■ Directions for this task
Look through the records below for the line with "X118525300Y-71598100D01*". Return that line and each one after it up to and including the line with "X127033500Y-47878800D01*", exactly.

[Electronics engineering source data]
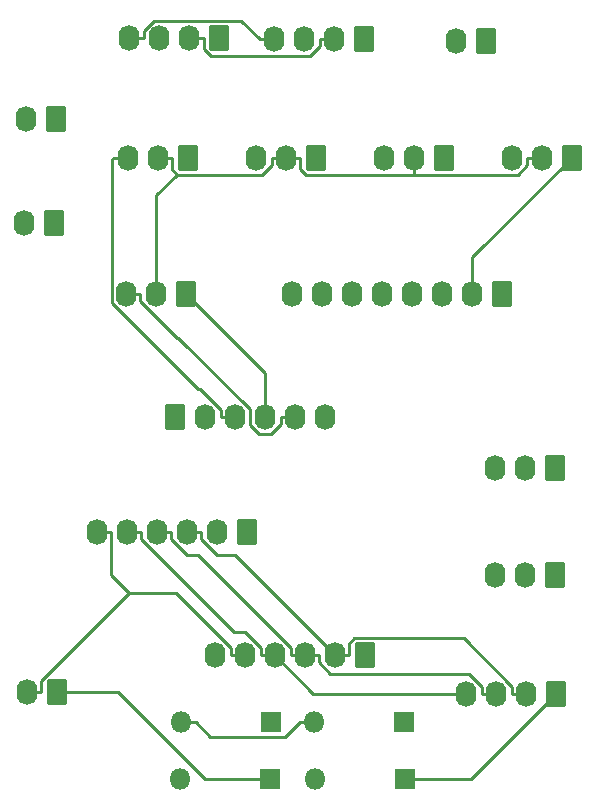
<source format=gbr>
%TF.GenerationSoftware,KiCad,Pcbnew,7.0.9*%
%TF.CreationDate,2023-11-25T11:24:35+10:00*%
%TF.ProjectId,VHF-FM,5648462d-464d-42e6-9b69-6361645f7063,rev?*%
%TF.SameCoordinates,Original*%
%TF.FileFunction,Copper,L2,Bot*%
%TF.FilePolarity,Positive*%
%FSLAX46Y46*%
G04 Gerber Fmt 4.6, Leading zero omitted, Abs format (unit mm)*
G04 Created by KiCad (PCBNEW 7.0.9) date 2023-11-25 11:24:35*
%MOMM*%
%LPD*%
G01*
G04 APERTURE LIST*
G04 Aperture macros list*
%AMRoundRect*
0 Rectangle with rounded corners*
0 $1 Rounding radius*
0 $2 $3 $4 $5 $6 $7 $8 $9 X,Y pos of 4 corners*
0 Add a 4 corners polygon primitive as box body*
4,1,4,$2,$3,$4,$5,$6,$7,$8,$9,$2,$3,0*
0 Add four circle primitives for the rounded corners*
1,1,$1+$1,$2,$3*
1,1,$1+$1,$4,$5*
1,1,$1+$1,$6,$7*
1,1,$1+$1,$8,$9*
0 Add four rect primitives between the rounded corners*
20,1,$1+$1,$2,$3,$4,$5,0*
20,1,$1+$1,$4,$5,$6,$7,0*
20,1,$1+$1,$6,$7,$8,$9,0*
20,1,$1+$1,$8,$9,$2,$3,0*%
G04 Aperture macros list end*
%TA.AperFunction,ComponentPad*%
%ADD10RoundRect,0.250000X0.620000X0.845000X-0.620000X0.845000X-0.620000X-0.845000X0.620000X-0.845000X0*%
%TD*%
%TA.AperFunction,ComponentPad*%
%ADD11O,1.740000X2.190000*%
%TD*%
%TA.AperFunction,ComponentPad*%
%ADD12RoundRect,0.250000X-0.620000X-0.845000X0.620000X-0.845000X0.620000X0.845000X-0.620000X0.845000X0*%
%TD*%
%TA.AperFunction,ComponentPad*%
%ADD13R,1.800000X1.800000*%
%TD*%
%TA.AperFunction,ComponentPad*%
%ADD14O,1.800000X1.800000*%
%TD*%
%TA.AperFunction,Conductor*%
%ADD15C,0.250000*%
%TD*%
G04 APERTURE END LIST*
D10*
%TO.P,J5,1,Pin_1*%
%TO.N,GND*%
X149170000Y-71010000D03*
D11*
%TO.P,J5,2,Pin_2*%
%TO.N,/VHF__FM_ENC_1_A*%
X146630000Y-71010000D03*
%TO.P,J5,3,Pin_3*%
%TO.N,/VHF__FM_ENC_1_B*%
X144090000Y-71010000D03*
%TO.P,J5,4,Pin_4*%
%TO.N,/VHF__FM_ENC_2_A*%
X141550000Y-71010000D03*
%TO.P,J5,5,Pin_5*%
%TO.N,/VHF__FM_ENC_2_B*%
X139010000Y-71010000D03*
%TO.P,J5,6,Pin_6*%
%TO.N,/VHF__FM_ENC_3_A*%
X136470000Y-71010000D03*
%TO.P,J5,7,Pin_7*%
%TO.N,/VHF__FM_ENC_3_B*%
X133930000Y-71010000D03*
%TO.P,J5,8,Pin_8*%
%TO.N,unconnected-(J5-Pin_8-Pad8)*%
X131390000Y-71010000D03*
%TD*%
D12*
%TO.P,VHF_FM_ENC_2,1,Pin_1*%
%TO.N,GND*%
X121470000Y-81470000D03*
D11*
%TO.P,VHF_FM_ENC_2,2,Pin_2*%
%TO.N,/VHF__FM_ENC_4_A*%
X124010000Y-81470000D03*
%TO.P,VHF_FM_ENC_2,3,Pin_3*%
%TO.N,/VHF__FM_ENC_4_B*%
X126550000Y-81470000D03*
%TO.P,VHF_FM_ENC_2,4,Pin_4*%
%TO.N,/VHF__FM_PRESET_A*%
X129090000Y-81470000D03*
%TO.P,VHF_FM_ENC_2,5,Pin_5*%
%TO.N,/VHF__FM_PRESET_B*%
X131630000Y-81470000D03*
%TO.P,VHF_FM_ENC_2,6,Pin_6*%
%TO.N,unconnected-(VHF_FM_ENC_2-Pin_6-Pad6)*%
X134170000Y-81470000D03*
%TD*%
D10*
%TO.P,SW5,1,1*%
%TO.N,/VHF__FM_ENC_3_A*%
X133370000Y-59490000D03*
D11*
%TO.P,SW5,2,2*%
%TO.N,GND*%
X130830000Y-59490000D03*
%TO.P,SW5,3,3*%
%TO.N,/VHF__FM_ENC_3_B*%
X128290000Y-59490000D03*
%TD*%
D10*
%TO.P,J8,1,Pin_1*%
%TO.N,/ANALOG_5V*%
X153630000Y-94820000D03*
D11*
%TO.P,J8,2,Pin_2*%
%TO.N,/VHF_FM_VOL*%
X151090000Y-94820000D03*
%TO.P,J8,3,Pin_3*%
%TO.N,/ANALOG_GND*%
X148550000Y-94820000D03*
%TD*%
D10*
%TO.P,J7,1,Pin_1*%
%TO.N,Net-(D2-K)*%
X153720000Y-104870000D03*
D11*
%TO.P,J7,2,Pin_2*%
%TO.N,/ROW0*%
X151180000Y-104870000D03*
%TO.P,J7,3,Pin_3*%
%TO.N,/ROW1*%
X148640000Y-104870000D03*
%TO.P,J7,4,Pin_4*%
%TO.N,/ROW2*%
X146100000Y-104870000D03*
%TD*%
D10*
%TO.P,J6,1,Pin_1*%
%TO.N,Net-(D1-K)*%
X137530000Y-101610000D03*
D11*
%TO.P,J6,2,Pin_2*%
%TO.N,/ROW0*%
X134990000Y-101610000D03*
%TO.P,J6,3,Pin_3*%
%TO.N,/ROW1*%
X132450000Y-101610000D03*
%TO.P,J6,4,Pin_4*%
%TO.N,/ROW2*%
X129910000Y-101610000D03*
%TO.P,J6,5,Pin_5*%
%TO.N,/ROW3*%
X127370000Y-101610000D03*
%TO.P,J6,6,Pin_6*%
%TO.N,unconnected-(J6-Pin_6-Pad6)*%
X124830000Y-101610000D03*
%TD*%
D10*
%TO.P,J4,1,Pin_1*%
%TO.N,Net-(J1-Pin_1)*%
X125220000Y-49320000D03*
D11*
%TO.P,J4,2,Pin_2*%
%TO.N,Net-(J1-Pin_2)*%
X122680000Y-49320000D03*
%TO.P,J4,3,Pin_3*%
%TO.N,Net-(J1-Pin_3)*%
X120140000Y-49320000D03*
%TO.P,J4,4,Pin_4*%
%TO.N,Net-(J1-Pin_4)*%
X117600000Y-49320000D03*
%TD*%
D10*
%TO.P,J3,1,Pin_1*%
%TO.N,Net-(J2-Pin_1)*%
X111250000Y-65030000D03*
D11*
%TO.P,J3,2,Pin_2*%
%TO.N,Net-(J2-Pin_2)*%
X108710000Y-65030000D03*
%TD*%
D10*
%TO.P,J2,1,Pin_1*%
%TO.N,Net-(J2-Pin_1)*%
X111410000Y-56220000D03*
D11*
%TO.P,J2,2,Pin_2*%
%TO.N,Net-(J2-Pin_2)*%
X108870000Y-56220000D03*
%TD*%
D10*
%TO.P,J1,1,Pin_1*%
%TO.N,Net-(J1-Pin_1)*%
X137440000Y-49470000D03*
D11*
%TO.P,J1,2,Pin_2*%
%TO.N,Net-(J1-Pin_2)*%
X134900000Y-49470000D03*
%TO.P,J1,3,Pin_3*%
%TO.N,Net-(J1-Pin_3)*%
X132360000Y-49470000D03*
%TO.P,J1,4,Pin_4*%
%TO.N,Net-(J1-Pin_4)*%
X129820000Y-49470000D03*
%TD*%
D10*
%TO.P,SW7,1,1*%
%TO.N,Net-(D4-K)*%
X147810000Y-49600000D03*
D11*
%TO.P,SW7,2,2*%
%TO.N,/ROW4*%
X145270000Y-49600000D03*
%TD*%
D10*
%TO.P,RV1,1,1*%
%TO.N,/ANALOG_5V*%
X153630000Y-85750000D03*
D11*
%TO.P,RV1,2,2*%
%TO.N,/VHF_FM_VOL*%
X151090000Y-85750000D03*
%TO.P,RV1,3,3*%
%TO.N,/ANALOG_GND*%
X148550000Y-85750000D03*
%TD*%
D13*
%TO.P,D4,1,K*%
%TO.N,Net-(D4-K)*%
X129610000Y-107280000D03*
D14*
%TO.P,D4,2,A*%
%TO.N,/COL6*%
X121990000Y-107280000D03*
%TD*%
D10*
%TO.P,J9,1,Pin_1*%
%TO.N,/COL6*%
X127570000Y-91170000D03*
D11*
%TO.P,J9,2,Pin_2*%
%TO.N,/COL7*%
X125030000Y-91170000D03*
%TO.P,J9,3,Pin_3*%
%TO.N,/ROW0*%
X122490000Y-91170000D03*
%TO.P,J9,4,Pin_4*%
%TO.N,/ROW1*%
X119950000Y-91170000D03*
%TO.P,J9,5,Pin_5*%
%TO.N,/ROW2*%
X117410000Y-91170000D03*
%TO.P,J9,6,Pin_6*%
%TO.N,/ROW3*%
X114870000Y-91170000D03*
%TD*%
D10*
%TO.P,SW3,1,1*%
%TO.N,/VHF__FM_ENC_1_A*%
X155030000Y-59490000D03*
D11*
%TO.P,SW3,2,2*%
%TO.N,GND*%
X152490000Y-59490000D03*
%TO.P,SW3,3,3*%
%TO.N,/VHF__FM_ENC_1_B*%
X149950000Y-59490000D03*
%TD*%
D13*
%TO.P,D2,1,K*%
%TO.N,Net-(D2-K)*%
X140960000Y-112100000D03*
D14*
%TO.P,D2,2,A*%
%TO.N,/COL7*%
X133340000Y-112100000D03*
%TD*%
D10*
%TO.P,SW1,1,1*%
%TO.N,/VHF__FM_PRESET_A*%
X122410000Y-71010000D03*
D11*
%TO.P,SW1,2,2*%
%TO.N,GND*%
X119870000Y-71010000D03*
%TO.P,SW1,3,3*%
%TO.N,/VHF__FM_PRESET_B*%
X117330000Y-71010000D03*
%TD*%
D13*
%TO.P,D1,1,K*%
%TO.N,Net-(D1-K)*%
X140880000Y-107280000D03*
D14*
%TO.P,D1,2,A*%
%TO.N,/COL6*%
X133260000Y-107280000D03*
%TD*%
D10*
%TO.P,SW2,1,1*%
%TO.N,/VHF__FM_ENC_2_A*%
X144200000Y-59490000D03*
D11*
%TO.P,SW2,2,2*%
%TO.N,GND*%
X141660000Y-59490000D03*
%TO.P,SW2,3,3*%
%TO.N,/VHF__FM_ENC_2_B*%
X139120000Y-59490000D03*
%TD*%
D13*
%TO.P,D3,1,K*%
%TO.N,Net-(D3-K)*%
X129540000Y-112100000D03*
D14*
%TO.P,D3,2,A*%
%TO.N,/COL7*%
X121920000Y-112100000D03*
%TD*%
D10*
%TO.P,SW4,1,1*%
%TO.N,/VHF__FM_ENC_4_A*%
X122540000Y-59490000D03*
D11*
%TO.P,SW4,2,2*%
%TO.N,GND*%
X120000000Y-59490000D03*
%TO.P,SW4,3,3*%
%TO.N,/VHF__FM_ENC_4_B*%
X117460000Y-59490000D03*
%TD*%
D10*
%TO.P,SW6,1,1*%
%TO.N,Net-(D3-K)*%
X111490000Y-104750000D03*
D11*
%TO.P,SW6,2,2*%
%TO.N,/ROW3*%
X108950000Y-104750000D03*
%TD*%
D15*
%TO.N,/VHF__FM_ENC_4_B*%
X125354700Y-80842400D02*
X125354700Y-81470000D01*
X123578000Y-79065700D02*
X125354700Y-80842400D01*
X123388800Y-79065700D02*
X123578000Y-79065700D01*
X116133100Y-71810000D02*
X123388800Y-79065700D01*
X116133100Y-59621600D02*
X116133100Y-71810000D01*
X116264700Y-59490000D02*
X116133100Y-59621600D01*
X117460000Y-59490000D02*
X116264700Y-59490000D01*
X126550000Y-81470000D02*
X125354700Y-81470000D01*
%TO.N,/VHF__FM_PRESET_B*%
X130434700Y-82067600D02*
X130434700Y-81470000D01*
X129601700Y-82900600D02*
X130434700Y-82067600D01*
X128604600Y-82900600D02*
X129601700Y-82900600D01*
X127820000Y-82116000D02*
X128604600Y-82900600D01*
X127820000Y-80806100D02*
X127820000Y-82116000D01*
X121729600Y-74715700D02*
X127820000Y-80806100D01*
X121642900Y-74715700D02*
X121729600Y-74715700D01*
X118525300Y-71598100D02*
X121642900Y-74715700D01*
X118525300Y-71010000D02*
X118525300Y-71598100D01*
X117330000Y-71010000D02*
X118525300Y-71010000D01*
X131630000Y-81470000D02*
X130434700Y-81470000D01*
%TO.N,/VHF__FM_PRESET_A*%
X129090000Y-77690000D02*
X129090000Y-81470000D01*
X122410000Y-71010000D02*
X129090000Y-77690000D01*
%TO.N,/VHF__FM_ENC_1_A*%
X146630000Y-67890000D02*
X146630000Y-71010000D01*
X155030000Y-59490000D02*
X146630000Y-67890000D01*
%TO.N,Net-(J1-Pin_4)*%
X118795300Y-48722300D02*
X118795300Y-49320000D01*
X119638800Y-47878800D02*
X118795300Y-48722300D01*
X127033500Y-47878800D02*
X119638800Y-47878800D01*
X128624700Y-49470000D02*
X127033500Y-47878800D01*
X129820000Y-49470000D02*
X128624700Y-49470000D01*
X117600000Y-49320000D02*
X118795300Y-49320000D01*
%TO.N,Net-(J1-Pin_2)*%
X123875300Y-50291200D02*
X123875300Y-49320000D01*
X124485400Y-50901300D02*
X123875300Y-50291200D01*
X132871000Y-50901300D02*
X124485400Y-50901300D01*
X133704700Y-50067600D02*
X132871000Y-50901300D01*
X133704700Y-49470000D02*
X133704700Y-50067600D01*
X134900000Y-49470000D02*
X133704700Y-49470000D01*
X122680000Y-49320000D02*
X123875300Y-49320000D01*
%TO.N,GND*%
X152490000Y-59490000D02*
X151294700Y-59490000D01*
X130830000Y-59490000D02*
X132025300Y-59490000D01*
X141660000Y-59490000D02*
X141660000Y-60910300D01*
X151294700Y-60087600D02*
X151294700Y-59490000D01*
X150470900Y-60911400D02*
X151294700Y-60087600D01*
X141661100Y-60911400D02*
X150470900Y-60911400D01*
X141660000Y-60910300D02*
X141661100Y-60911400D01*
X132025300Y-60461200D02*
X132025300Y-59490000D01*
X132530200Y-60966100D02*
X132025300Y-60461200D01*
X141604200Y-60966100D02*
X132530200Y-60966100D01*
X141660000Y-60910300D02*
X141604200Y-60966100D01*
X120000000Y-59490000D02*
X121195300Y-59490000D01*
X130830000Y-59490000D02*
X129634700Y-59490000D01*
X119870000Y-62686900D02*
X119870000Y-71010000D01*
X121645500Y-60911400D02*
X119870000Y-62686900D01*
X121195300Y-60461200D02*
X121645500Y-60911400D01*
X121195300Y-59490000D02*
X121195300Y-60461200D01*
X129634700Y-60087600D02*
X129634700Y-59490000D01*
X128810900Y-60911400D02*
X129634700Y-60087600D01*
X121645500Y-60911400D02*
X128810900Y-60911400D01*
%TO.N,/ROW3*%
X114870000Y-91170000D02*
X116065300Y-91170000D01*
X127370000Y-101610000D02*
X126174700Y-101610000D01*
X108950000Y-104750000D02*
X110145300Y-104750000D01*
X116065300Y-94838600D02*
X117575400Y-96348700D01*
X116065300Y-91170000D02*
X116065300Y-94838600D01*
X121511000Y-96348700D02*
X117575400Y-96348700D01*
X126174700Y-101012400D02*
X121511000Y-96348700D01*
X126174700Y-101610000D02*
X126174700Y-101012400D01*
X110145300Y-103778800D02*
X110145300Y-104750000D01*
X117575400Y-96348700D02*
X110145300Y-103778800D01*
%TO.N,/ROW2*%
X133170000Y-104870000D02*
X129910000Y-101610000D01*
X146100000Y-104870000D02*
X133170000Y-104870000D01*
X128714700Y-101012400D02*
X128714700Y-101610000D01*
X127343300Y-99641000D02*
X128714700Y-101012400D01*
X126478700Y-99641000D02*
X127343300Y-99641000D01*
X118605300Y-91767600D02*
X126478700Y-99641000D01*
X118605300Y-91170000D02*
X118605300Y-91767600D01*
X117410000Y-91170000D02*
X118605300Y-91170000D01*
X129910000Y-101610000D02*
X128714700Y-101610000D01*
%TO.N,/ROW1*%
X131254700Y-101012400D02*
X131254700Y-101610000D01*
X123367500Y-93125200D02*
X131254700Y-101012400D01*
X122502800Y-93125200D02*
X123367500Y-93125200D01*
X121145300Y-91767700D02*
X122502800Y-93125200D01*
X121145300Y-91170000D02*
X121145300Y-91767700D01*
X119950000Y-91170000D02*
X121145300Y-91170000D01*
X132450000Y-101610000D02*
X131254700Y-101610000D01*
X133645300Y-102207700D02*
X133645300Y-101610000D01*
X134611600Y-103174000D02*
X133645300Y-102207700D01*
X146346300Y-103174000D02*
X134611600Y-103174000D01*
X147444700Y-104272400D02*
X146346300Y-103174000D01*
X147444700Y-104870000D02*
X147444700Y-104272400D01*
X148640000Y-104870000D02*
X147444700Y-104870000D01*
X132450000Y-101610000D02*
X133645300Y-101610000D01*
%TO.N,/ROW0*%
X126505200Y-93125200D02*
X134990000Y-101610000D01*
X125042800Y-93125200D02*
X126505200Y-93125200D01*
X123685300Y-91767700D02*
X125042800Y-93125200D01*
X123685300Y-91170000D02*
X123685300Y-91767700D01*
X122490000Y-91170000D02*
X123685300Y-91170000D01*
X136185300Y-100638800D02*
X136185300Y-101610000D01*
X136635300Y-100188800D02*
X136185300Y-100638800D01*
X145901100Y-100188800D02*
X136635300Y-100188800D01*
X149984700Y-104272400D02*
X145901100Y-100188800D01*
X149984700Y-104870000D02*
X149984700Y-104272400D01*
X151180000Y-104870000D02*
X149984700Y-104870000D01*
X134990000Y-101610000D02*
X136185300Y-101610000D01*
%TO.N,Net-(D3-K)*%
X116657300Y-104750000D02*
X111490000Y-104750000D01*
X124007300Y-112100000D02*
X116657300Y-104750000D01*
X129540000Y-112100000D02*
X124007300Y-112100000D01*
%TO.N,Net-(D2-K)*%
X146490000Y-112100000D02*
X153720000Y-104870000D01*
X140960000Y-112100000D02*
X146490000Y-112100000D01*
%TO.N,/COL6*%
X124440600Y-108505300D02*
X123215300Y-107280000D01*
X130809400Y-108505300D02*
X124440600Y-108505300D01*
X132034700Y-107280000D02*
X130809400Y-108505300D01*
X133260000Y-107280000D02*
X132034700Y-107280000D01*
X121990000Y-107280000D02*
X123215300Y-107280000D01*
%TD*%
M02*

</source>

■ Output for this task
X118525300Y-71598100D01*
X117330000Y-71010000D02*
X118525300Y-71010000D01*
X131630000Y-81470000D02*
X130434700Y-81470000D01*
%TO.N,/VHF__FM_PRESET_A*%
X129090000Y-77690000D02*
X129090000Y-81470000D01*
X122410000Y-71010000D02*
X129090000Y-77690000D01*
%TO.N,/VHF__FM_ENC_1_A*%
X146630000Y-67890000D02*
X146630000Y-71010000D01*
X155030000Y-59490000D02*
X146630000Y-67890000D01*
%TO.N,Net-(J1-Pin_4)*%
X118795300Y-48722300D02*
X118795300Y-49320000D01*
X119638800Y-47878800D02*
X118795300Y-48722300D01*
X127033500Y-47878800D02*
X119638800Y-47878800D01*
X128624700Y-49470000D02*
X127033500Y-47878800D01*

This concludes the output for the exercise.